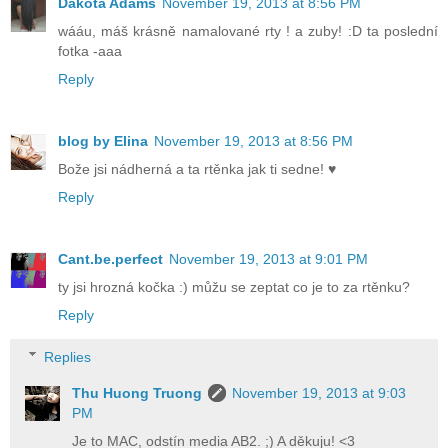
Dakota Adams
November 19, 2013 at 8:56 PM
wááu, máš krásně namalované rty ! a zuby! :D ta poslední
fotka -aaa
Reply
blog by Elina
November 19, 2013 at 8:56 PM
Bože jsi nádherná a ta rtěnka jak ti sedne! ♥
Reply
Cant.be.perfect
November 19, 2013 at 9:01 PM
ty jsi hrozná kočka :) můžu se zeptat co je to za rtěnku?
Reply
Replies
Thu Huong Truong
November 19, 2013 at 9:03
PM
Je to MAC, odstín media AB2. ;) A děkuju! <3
-------------------------
◆ **Problem to solve**:
Copy out the text read from the items above, line for line and without changing a word, leaving the pictures out.

◆ **Exercise result**:
Dakota Adams
November 19, 2013 at 8:56 PM
wááu, máš krásně namalované rty ! a zuby! :D ta poslední
fotka -aaa
Reply
blog by Elina
November 19, 2013 at 8:56 PM
Bože jsi nádherná a ta rtěnka jak ti sedne! ♥
Reply
Cant.be.perfect
November 19, 2013 at 9:01 PM
ty jsi hrozná kočka :) můžu se zeptat co je to za rtěnku?
Reply
Replies
Thu Huong Truong
November 19, 2013 at 9:03
PM
Je to MAC, odstín media AB2. ;) A děkuju! <3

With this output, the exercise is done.